**Work task**
In the entries below, how many lines contain the word "specific"? Reply with the number alone.

##############################

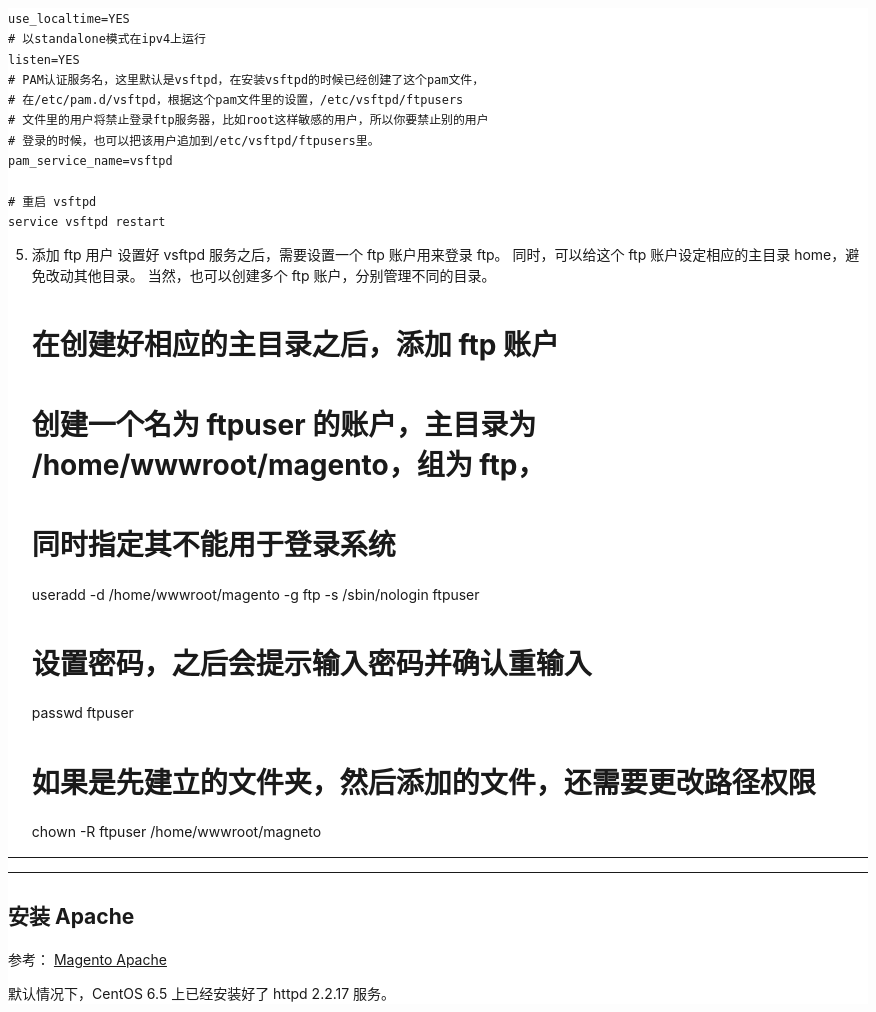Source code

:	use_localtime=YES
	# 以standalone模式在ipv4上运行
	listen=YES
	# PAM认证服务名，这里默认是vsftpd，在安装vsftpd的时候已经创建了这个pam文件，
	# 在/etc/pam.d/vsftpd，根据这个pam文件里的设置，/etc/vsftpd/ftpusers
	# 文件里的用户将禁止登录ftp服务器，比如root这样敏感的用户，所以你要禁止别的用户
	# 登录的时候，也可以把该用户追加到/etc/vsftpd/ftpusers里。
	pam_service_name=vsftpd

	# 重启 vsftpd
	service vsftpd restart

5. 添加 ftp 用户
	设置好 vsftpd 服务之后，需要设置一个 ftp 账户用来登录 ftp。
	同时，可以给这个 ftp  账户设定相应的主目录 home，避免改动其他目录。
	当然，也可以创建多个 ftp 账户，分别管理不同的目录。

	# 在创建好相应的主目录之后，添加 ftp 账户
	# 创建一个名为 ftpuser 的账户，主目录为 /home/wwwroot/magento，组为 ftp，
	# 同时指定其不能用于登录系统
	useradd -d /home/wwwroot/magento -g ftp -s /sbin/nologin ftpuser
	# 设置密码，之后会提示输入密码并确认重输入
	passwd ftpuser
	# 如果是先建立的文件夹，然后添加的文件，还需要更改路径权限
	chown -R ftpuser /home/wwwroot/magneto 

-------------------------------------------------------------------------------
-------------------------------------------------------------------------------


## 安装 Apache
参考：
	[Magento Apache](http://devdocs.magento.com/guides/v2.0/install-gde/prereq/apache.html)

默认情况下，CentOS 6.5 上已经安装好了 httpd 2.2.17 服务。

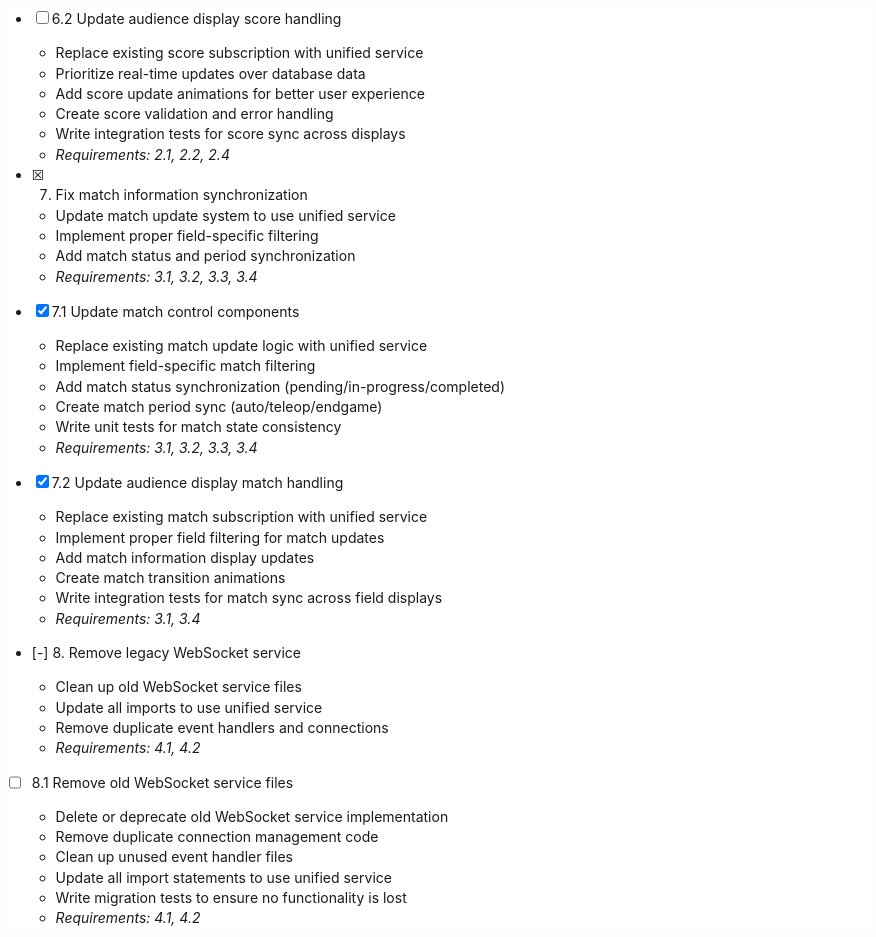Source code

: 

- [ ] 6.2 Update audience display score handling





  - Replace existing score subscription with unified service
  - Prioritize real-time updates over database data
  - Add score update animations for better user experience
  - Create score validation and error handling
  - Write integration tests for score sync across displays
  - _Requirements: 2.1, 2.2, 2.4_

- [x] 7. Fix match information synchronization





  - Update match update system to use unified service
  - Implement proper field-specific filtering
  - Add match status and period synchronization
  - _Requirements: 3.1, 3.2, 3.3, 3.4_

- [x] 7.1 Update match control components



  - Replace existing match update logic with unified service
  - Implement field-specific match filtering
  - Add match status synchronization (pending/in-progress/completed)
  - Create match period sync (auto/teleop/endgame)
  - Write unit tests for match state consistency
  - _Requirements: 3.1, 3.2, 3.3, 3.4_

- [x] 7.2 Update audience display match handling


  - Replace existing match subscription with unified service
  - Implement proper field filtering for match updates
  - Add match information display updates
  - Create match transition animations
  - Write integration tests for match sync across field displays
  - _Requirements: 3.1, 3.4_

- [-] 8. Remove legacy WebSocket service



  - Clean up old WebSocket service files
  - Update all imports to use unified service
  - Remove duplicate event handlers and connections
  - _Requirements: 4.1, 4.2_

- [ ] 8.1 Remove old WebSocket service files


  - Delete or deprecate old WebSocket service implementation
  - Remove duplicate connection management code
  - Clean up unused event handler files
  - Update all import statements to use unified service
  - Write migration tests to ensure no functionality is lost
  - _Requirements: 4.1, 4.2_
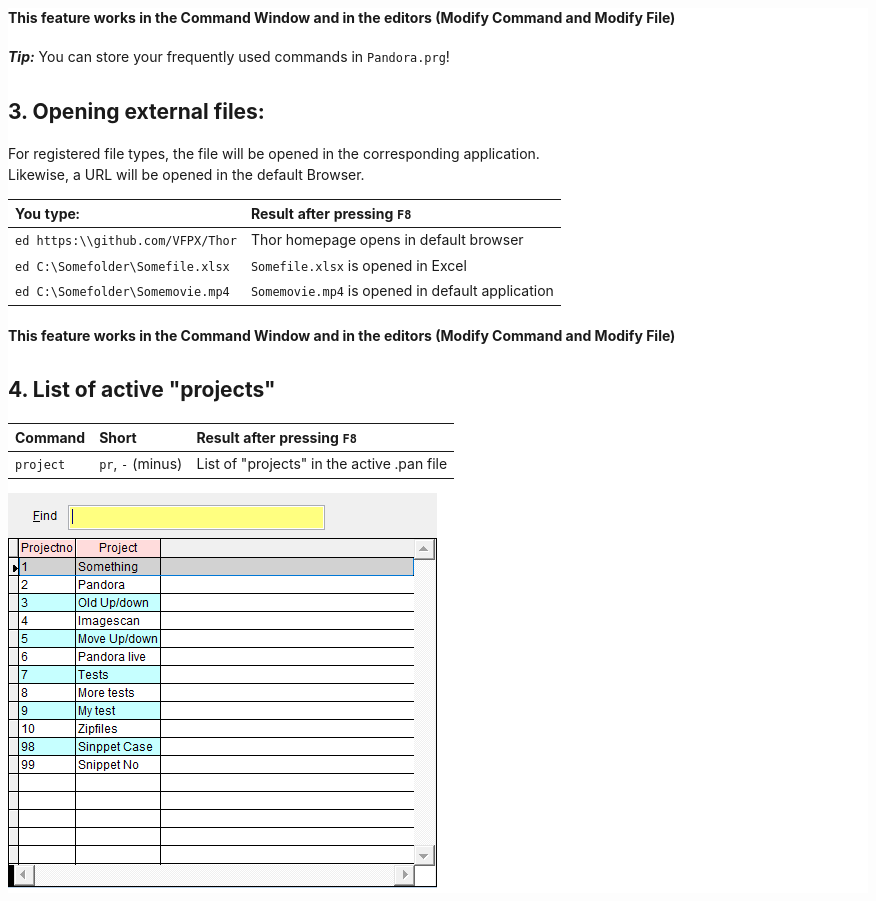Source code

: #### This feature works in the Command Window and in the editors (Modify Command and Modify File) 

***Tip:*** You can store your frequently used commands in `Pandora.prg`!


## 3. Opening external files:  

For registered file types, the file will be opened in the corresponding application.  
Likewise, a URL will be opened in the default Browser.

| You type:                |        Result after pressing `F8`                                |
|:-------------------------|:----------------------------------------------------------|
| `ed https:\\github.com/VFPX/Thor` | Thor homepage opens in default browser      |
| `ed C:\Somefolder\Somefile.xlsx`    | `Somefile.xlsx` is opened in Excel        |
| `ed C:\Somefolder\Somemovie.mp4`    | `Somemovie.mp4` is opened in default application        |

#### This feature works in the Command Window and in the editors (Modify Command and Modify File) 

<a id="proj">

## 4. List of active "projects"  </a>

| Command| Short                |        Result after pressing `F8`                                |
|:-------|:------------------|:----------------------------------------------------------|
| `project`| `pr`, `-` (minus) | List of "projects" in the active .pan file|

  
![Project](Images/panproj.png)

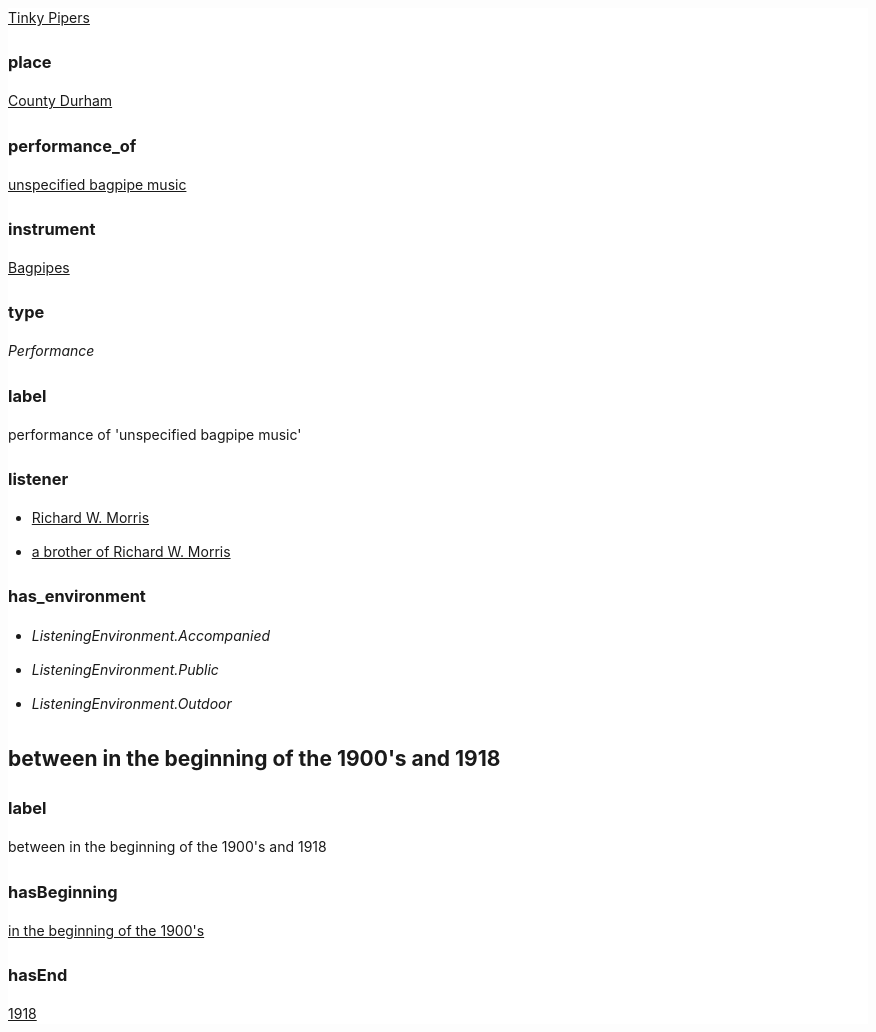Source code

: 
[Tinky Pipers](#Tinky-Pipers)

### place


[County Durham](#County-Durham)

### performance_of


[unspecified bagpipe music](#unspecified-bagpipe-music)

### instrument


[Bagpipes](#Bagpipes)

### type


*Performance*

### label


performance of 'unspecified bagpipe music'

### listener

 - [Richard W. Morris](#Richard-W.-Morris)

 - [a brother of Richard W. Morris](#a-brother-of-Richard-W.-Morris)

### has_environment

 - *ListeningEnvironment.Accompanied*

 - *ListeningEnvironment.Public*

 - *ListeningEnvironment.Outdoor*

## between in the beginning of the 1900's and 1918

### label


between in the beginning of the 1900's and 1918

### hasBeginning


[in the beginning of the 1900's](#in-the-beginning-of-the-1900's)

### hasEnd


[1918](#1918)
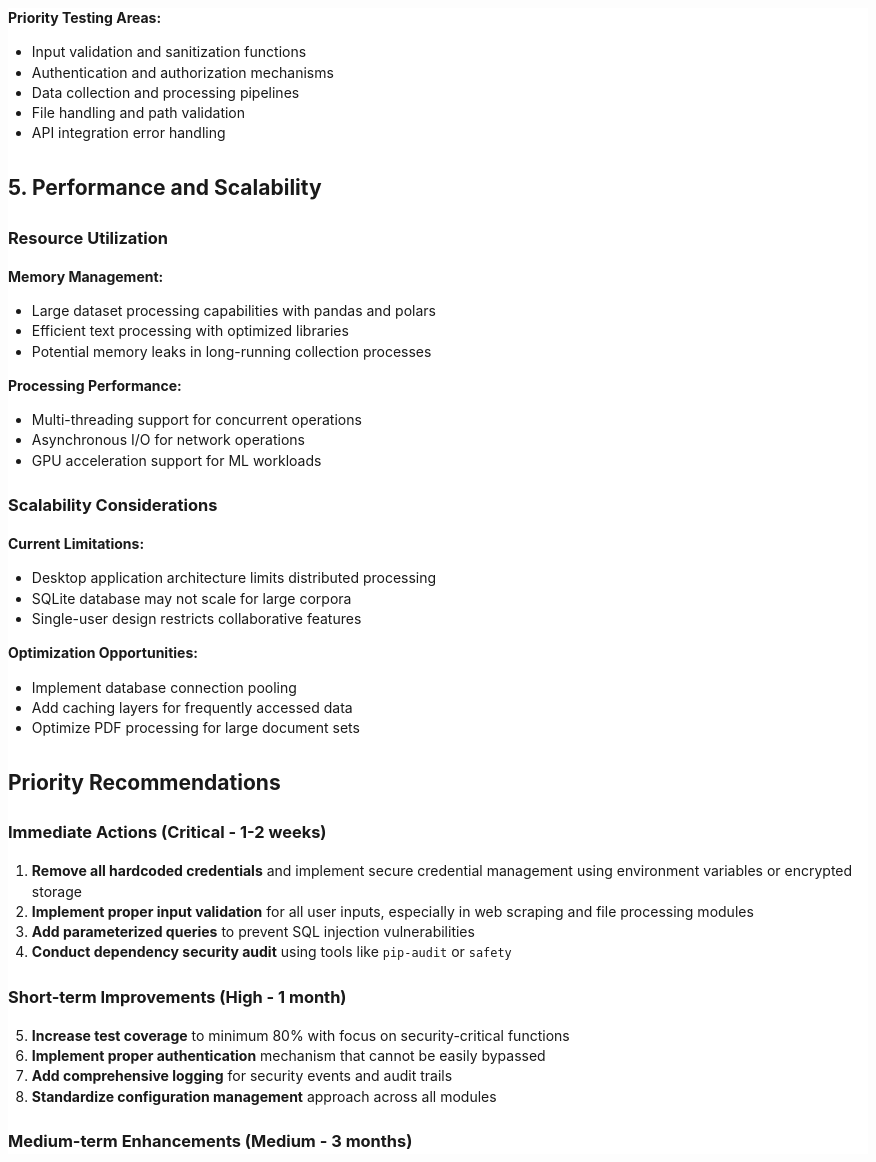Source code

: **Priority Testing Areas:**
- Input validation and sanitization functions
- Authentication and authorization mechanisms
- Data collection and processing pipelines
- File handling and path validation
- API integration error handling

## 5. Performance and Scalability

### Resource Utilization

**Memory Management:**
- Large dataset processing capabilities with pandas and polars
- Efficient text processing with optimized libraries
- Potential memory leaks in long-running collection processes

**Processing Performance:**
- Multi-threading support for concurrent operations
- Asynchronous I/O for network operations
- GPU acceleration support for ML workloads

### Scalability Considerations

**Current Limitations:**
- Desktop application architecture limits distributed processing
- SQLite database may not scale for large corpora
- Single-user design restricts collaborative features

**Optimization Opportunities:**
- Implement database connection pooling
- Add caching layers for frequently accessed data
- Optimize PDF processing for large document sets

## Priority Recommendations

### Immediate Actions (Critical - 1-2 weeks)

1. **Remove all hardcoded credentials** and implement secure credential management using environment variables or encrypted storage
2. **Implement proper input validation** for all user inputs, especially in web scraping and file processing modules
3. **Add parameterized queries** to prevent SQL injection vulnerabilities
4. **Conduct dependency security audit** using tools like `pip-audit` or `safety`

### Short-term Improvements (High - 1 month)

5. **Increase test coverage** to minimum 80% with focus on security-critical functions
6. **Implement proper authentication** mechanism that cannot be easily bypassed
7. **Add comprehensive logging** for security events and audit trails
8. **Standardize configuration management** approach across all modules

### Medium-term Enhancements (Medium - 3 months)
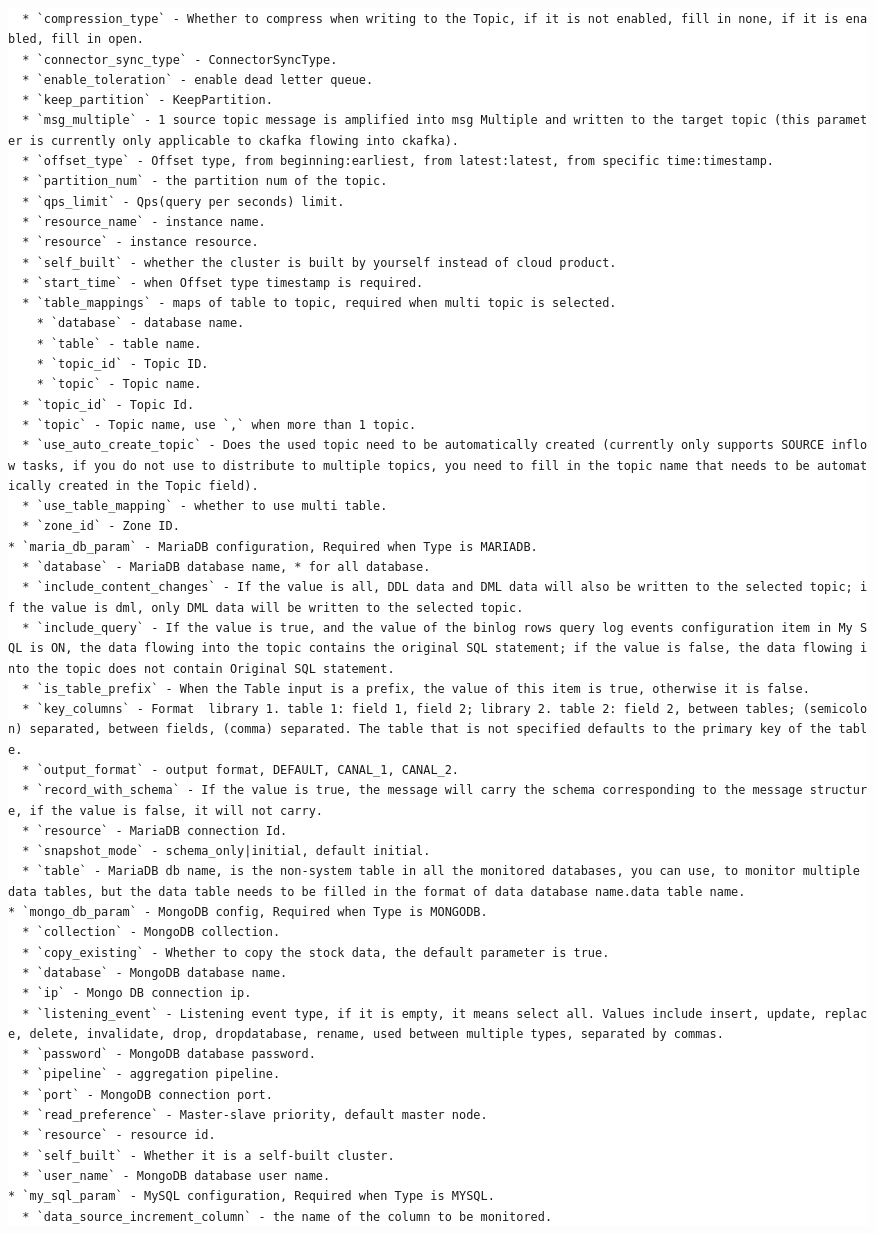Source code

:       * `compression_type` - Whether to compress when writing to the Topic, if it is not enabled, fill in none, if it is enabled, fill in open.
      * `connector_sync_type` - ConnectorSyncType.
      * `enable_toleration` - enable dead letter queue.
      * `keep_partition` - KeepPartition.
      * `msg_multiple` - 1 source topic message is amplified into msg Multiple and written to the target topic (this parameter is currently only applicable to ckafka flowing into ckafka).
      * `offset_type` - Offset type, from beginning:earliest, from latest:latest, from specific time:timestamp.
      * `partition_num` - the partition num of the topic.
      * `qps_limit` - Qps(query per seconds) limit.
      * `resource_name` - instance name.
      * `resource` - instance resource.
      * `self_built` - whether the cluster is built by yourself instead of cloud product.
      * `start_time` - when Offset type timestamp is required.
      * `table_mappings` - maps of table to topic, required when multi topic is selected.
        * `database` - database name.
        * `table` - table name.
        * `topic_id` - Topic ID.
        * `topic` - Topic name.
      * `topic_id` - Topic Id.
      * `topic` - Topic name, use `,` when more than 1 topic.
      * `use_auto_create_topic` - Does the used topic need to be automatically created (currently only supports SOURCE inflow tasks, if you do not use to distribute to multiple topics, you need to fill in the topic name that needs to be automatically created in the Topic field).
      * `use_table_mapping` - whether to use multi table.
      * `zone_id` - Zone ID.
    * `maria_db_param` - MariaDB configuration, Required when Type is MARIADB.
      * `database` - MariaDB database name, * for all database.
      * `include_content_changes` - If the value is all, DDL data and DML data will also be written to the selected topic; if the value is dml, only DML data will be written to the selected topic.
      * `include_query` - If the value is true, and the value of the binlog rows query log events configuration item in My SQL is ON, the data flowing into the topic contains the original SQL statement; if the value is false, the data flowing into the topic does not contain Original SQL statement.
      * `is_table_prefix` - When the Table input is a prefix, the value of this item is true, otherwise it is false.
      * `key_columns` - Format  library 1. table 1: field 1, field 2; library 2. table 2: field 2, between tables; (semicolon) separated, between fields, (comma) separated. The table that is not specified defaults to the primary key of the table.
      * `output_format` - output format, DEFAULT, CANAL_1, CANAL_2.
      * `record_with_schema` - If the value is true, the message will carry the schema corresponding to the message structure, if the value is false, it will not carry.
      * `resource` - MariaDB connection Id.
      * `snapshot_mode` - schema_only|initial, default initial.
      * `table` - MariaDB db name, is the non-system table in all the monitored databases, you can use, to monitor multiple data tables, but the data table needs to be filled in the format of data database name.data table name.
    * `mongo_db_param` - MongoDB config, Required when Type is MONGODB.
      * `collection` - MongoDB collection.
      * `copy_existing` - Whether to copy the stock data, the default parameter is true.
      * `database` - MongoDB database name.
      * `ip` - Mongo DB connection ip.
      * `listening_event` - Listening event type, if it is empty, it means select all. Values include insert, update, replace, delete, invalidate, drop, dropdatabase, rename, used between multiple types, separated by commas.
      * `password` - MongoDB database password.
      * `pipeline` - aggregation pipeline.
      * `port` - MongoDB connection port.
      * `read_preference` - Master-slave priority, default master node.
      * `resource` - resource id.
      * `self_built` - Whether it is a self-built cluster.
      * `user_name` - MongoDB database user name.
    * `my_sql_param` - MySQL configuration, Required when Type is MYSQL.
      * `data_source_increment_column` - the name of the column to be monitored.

##############################

**Your response**
3